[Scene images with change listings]
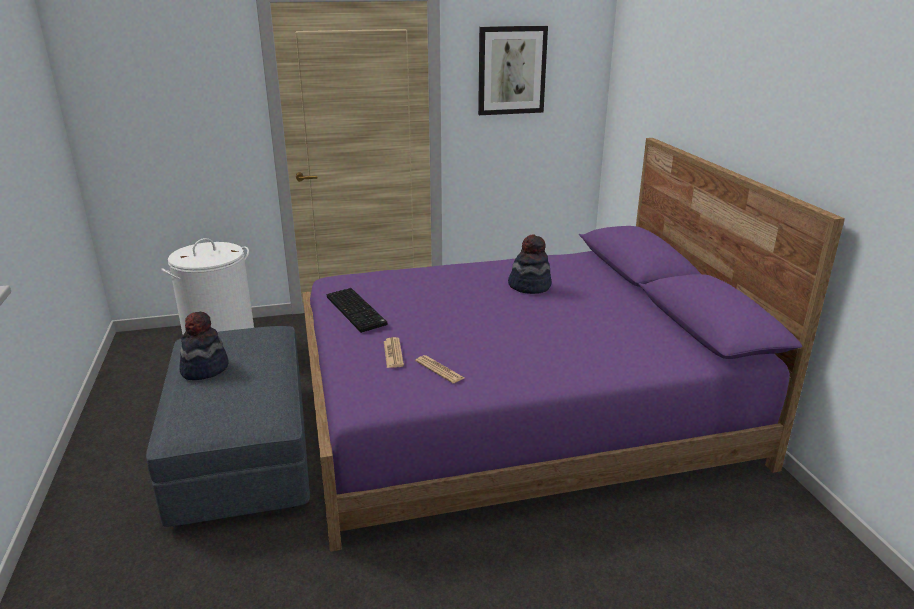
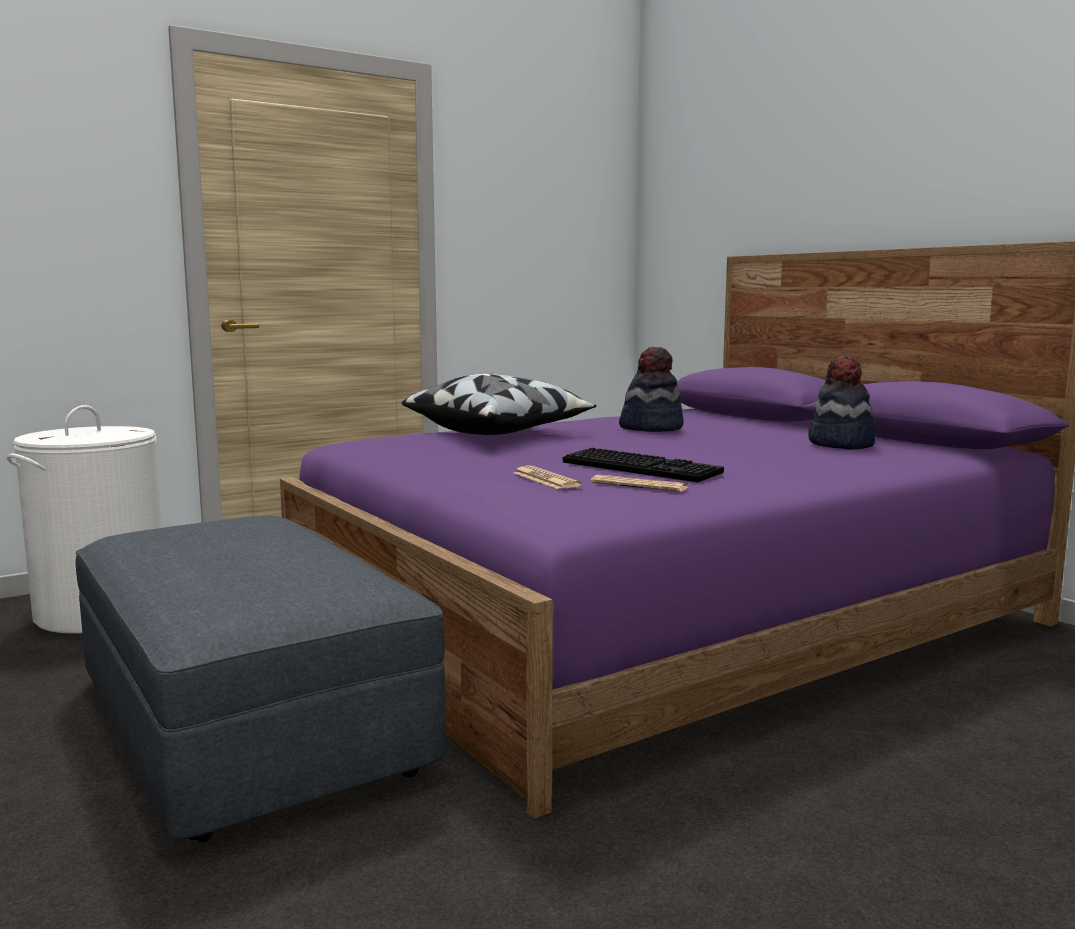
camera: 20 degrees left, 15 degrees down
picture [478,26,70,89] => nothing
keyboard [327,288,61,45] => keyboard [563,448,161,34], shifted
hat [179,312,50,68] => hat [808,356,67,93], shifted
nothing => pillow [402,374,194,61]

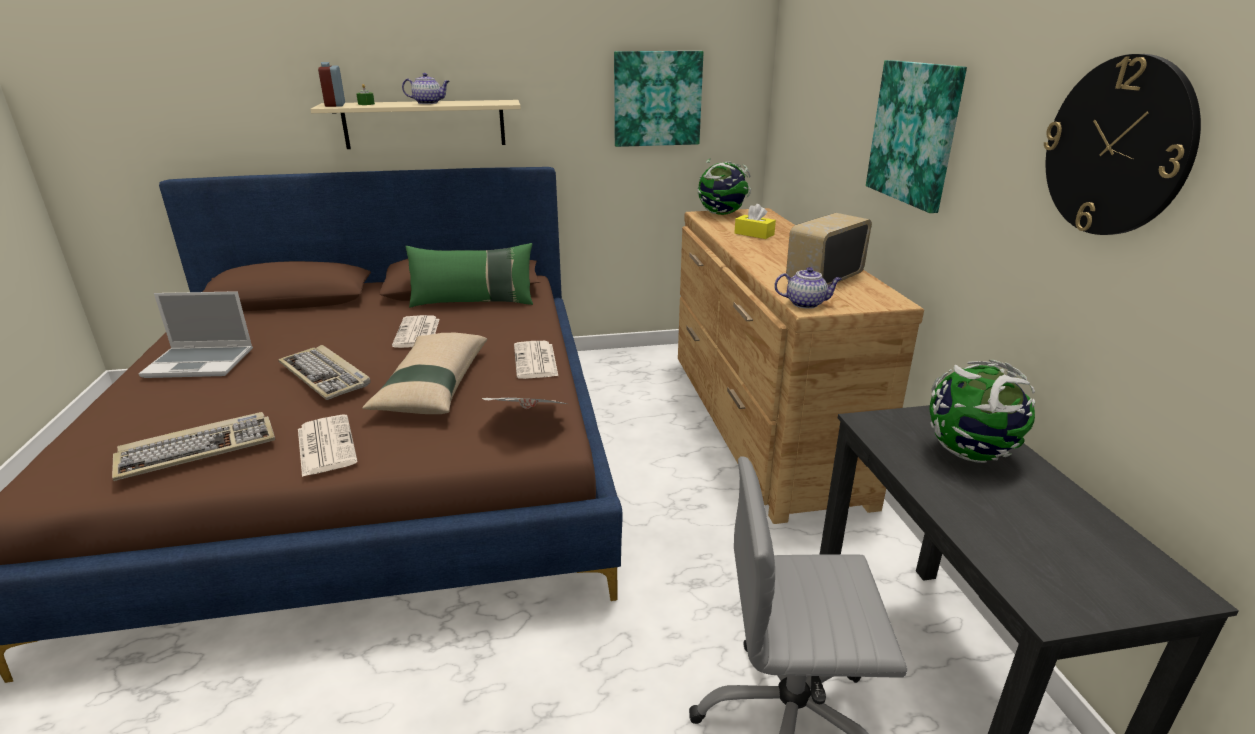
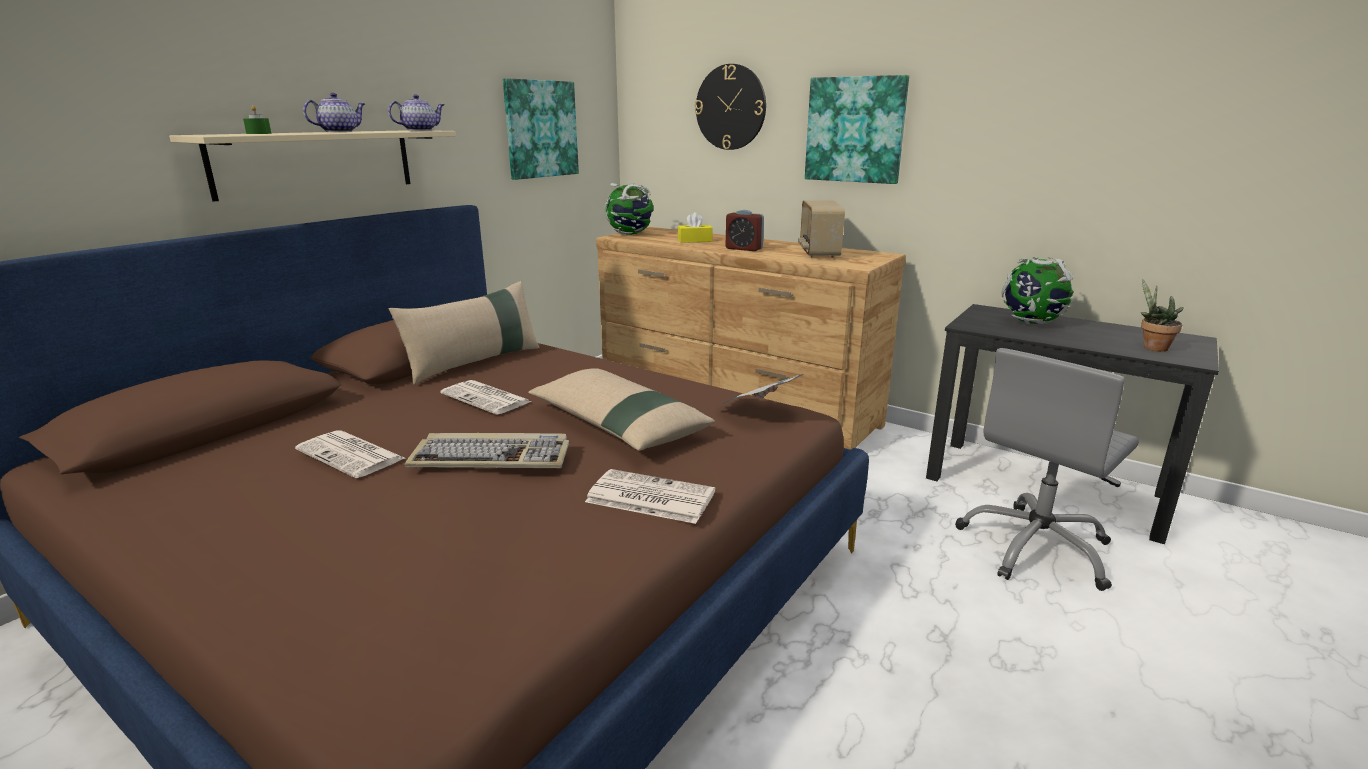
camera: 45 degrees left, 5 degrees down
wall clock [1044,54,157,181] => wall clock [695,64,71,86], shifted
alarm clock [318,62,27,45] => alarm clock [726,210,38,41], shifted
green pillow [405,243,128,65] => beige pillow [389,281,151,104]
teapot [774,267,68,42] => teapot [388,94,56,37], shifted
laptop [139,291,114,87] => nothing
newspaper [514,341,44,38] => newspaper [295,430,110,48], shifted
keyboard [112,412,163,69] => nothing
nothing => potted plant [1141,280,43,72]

**Task to complete**
Please output exactly the lines from the line containing "hat [179,312,50,68] =>" through the last line of the records above, both included, and leave out any pictures.

**Task response**
hat [179,312,50,68] => hat [808,356,67,93], shifted
nothing => pillow [402,374,194,61]

camera: 45 degrees left, 5 degrees down
wall clock [1044,54,157,181] => wall clock [695,64,71,86], shifted
alarm clock [318,62,27,45] => alarm clock [726,210,38,41], shifted
green pillow [405,243,128,65] => beige pillow [389,281,151,104]
teapot [774,267,68,42] => teapot [388,94,56,37], shifted
laptop [139,291,114,87] => nothing
newspaper [514,341,44,38] => newspaper [295,430,110,48], shifted
keyboard [112,412,163,69] => nothing
nothing => potted plant [1141,280,43,72]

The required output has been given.